**Exercise passage:**
Great subject Mike, I am hoping to glean some ideas before I just give up and hire someone to organize it for me. Anyone out there a "Comic Collection Engineer"?


My system is realy dull. Now read on...

Everything gets bagged, boarded and long-boxed. Marvel and DC have their own sets of boxes, with titles listed alphabetically. Other publishers go into the imaginatively-titled "Other publishers" boxes, with publishers stored alphabetically and titles alphabetically within publishing house. The science is skewed somewhat by continuing uncertainty about where to put EC reprints (next to the real thing? Or is it G for Gemstone? What about East Coast? Etc) and the frankly pitiful catch-all of "U for Undergrounds".

New stuff, of which there is shamefully/gloriously little, goes in the long boxes as appropriate. And, like Bart, handsome hardbacks (Palomar, Locas, Arlen Schumer's Silver Age of Comic Book Art) go on the high-prestige bookshelves. Ooh, get him.

Other books, of which there are many, get put wherever there is room. That's where the system really collapses.


Long boxes, with almost everything alphabetical by title. Separate "Writer Misc" tabs inserted alphabetically for those random single issues that I would only ever look for by writer. (That is, I might someday say, "Hey, what Brian Vaughan stuff haven't I read in awhile?" but I will almost certainly never say "Do I have any What If? issues starring Ka-Zar?")

When things start to get out of control, I sell stuff on ebay, and during the runup to those sales, as many long boxes as needed get converted to "To be sold" boxes.

It's even less interesting than it sounds here.


I have one square box. Everything goes into it except trades which go on the bookshelf.

I'll make sure I get a cat to pee on the box before I try to sell the comics within.


"Just tossed into whatever box that happens to have some empty space?"

That's the one for me. I want to put them in some kind of working order and bag and board them, but I never seem to find the time. I prefer alphabetical grouped by publisher and then family of titles if available (Superman, Batman, Wildstorm, etc.).


Unbagged, unboarded, unorganized. Well, kind of. I have my little room in the basement full of comics, but since it's baby-unsafe, I don't get to organize it very often.
One of my main concerns is putting together arcs or limited series, since I'm old fashioned and not "waiting for the trade." Nothing I hate more than having 5 out of 6 issues ready to read.
I am also one of the biggest quarter book junkies ever, which doesn't help: five bucks worth of almost random comics could be organized in many different ways. I choose "none," apparently.


I do the same thing as Mike with the current series in shortboxes and then older stuff in longboxes (alphabetically by title). Except I haven't bought a longbox in forever and most of them are in my parents' basement (where, I hasten to add, I have never lived), so actually most of the books that should be longboxed are stacked in various closets with no organization whatsoever.

No bags, no boards. You can fit so many more comics in the boxes that way.

Trades/graphic novels are shelved alphabetically by writer for creator-owned stuff, followed by anthologies by title, followed by corporate-owned comics by title.

**What needs to be done:** In the comic-storage discussion above, how does the final poster shelve trades and graphic novels for creator-owned material?

**Exercise data:**

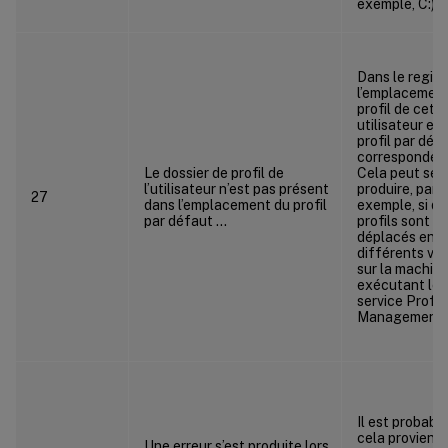
exemple, C:).
Dans le regist
l’emplacement
profil de cet
utilisateur et 
profil par déf
correspondent
Le dossier de profil de
Cela peut se
l’utilisateur n’est pas présent
produire, par
27
dans l’emplacement du profil
exemple, si de
par défaut …
profils sont
déplacés entr
différents vo
sur la machin
exécutant le
service Profil
Management.
Il est probabl
cela provienn
Une erreur s’est produite lors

**Output of the exercise:** Alphabetically by writer.